White Bean (Cannellini) and Radish Salad
Total time: 20 minutes
Radishes are so plentiful in the spring, and/or it's easy to grow your own. The beans and vinaigrette tone down the heat, letting their flavor shine.
Ingredients:
- 1 3/4 cups (15oz, 450gr) white beans (cannellini)
- 1/2 cup sliced radishes
- 1 tbs freshly snipped chives substitute 1 tsp dried
- 1 clove garlic, minced
- 1 hard boiled egg
- lettuce or spinach leaves, a few for serving
- Vinaigrette:
- 1 tbs tarragon white wine vinegar
- 1 tbs fresh lemon juice
- 1 tbs snipped fresh chives substitute 1 tsp dried
- 1 clove garlic
- 2 tsp Dijon-style mustard
- 3 tbs salad olive oil
Instructions:
- Cook egg if needed
- Drain and rinse beans and put in a medium bowl.
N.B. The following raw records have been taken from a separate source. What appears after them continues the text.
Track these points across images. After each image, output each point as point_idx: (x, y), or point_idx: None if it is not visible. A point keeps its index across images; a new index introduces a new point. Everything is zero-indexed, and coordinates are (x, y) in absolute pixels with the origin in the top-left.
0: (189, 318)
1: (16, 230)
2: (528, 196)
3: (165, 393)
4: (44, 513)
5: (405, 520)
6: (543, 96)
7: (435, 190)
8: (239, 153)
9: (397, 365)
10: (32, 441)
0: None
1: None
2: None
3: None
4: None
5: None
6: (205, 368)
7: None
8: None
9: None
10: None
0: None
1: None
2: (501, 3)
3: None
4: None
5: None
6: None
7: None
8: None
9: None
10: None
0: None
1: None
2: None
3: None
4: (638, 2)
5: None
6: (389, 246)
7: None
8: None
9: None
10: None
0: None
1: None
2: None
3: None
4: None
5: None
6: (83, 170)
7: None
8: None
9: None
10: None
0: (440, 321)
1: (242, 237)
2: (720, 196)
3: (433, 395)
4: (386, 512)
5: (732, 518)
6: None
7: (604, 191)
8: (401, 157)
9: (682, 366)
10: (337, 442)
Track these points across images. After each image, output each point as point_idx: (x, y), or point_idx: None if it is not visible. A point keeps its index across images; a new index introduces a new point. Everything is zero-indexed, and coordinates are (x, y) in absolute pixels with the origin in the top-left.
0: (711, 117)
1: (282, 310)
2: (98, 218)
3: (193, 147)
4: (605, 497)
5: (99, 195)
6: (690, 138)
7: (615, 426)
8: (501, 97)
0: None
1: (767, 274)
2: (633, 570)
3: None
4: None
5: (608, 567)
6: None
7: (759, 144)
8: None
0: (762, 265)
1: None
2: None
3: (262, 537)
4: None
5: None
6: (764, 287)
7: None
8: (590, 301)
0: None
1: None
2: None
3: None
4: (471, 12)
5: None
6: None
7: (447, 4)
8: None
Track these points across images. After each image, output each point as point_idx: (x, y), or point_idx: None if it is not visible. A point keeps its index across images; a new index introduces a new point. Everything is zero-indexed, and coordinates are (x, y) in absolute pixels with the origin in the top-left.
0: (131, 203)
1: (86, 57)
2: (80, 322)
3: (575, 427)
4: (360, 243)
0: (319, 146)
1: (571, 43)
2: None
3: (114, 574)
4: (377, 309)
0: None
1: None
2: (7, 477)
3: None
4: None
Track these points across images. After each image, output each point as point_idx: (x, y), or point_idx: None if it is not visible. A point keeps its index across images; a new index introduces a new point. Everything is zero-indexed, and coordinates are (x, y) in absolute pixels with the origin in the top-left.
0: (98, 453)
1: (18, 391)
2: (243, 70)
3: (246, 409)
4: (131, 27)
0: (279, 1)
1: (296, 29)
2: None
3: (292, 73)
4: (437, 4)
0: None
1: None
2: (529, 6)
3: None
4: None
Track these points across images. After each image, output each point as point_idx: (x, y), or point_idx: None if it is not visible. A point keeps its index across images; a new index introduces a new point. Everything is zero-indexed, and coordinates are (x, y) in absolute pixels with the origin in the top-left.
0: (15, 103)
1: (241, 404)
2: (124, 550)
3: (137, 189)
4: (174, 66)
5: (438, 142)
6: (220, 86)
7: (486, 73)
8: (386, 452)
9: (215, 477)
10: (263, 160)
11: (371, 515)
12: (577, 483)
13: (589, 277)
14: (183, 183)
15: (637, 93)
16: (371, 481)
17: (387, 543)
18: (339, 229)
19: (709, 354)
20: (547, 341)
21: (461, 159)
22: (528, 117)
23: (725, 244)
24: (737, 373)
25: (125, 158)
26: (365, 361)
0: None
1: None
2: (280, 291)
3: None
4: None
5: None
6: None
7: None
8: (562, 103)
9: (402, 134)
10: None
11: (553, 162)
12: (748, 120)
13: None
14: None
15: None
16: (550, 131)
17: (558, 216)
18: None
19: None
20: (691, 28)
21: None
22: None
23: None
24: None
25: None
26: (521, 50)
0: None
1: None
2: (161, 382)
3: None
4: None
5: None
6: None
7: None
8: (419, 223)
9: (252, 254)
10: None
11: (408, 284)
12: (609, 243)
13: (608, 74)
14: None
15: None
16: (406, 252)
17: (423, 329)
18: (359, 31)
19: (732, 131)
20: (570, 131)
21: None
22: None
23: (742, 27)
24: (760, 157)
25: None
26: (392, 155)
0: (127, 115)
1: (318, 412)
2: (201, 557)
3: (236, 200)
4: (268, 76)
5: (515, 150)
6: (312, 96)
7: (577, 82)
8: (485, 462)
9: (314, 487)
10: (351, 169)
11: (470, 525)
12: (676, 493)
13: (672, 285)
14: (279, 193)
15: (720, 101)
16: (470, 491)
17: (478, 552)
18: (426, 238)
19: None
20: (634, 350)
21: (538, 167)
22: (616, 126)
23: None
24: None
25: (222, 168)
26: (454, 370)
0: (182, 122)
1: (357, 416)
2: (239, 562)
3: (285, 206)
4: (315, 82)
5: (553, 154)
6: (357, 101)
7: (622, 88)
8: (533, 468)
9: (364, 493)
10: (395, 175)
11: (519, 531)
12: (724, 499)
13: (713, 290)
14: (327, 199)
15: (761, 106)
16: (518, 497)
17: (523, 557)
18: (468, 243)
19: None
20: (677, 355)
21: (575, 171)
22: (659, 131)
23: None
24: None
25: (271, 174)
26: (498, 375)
- Slice radishes, mince garlic, snip chives and add all to beans.
- Add vinaigrette and toss gently.
- When eggs are cooked, peel and chop coarsely.
- Add to bean salad and mix lightly.
- Arrange 3 - 4 nice lettuce leaves on salad plates, put bean salad on top and serve.
- Vinaigrette:
- Mince garlic, snip chives and put in medium bowl with vinegar, lemon juice and mustard. Whisk well.
- Slowly add oil whisking constantly. It should incorporate as you add it. If it does not, stop adding oil for a few moments and just whisk. Continue until all oil is added. Add salt and pepper if desired.